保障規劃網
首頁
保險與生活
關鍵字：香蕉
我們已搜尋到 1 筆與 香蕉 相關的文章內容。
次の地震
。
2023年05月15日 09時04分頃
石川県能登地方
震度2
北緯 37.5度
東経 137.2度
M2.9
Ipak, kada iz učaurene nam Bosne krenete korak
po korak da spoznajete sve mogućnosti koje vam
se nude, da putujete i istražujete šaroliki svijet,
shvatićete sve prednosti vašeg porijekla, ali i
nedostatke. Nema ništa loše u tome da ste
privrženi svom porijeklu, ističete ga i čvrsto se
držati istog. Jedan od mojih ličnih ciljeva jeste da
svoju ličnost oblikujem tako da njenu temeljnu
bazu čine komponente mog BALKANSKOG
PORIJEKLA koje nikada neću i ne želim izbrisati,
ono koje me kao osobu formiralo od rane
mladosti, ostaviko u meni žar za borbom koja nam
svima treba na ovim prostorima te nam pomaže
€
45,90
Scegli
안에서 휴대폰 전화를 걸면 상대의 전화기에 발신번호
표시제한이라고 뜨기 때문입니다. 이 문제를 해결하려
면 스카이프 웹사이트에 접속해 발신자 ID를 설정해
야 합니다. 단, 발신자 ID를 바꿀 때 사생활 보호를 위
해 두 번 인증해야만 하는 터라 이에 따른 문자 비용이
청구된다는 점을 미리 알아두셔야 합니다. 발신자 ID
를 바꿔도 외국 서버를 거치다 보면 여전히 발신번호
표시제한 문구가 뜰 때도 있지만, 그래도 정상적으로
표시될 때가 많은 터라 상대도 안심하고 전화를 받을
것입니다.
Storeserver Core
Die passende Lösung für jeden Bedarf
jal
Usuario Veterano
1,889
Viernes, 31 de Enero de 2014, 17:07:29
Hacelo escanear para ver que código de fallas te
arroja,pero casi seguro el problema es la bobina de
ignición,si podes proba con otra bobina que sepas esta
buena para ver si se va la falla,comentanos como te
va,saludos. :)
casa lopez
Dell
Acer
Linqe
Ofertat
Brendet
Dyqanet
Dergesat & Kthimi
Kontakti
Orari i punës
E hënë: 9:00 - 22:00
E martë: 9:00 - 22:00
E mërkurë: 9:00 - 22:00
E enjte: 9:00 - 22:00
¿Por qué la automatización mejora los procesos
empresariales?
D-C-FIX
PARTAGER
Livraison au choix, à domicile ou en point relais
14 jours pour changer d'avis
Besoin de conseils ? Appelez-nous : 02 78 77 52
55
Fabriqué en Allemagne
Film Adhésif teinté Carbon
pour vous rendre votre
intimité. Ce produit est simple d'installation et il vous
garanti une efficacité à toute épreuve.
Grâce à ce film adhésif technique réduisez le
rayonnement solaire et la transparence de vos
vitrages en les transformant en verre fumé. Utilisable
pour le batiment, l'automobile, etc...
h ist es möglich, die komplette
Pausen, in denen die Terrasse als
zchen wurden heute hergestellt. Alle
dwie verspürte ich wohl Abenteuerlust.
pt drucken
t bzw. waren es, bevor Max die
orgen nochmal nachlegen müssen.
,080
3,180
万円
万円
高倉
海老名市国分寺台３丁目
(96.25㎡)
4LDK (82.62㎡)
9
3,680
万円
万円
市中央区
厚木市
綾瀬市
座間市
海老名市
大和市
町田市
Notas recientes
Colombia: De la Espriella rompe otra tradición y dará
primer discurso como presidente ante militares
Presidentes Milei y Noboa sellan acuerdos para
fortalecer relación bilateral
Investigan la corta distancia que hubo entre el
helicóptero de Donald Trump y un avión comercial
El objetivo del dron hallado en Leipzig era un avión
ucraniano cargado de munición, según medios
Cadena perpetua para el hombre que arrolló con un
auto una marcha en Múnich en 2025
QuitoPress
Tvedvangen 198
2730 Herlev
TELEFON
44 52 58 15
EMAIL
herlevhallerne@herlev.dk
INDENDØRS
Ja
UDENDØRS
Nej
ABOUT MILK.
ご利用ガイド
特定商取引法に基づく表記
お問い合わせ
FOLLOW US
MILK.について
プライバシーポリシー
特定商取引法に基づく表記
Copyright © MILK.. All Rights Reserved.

• [Assignment] Transcribe the full listing. Change nothing.

• [Answer to this problem]
保障規劃網
首頁
保險與生活
關鍵字：香蕉
我們已搜尋到 1 筆與 香蕉 相關的文章內容。
次の地震
。
2023年05月15日 09時04分頃
石川県能登地方
震度2
北緯 37.5度
東経 137.2度
M2.9
Ipak, kada iz učaurene nam Bosne krenete korak
po korak da spoznajete sve mogućnosti koje vam
se nude, da putujete i istražujete šaroliki svijet,
shvatićete sve prednosti vašeg porijekla, ali i
nedostatke. Nema ništa loše u tome da ste
privrženi svom porijeklu, ističete ga i čvrsto se
držati istog. Jedan od mojih ličnih ciljeva jeste da
svoju ličnost oblikujem tako da njenu temeljnu
bazu čine komponente mog BALKANSKOG
PORIJEKLA koje nikada neću i ne želim izbrisati,
ono koje me kao osobu formiralo od rane
mladosti, ostaviko u meni žar za borbom koja nam
svima treba na ovim prostorima te nam pomaže
€
45,90
Scegli
안에서 휴대폰 전화를 걸면 상대의 전화기에 발신번호
표시제한이라고 뜨기 때문입니다. 이 문제를 해결하려
면 스카이프 웹사이트에 접속해 발신자 ID를 설정해
야 합니다. 단, 발신자 ID를 바꿀 때 사생활 보호를 위
해 두 번 인증해야만 하는 터라 이에 따른 문자 비용이
청구된다는 점을 미리 알아두셔야 합니다. 발신자 ID
를 바꿔도 외국 서버를 거치다 보면 여전히 발신번호
표시제한 문구가 뜰 때도 있지만, 그래도 정상적으로
표시될 때가 많은 터라 상대도 안심하고 전화를 받을
것입니다.
Storeserver Core
Die passende Lösung für jeden Bedarf
jal
Usuario Veterano
1,889
Viernes, 31 de Enero de 2014, 17:07:29
Hacelo escanear para ver que código de fallas te
arroja,pero casi seguro el problema es la bobina de
ignición,si podes proba con otra bobina que sepas esta
buena para ver si se va la falla,comentanos como te
va,saludos. :)
casa lopez
Dell
Acer
Linqe
Ofertat
Brendet
Dyqanet
Dergesat & Kthimi
Kontakti
Orari i punës
E hënë: 9:00 - 22:00
E martë: 9:00 - 22:00
E mërkurë: 9:00 - 22:00
E enjte: 9:00 - 22:00
¿Por qué la automatización mejora los procesos
empresariales?
D-C-FIX
PARTAGER
Livraison au choix, à domicile ou en point relais
14 jours pour changer d'avis
Besoin de conseils ? Appelez-nous : 02 78 77 52
55
Fabriqué en Allemagne
Film Adhésif teinté Carbon
pour vous rendre votre
intimité. Ce produit est simple d'installation et il vous
garanti une efficacité à toute épreuve.
Grâce à ce film adhésif technique réduisez le
rayonnement solaire et la transparence de vos
vitrages en les transformant en verre fumé. Utilisable
pour le batiment, l'automobile, etc...
h ist es möglich, die komplette
Pausen, in denen die Terrasse als
zchen wurden heute hergestellt. Alle
dwie verspürte ich wohl Abenteuerlust.
pt drucken
t bzw. waren es, bevor Max die
orgen nochmal nachlegen müssen.
,080
3,180
万円
万円
高倉
海老名市国分寺台３丁目
(96.25㎡)
4LDK (82.62㎡)
9
3,680
万円
万円
市中央区
厚木市
綾瀬市
座間市
海老名市
大和市
町田市
Notas recientes
Colombia: De la Espriella rompe otra tradición y dará
primer discurso como presidente ante militares
Presidentes Milei y Noboa sellan acuerdos para
fortalecer relación bilateral
Investigan la corta distancia que hubo entre el
helicóptero de Donald Trump y un avión comercial
El objetivo del dron hallado en Leipzig era un avión
ucraniano cargado de munición, según medios
Cadena perpetua para el hombre que arrolló con un
auto una marcha en Múnich en 2025
QuitoPress
Tvedvangen 198
2730 Herlev
TELEFON
44 52 58 15
EMAIL
herlevhallerne@herlev.dk
INDENDØRS
Ja
UDENDØRS
Nej
ABOUT MILK.
ご利用ガイド
特定商取引法に基づく表記
お問い合わせ
FOLLOW US
MILK.について
プライバシーポリシー
特定商取引法に基づく表記
Copyright © MILK.. All Rights Reserved.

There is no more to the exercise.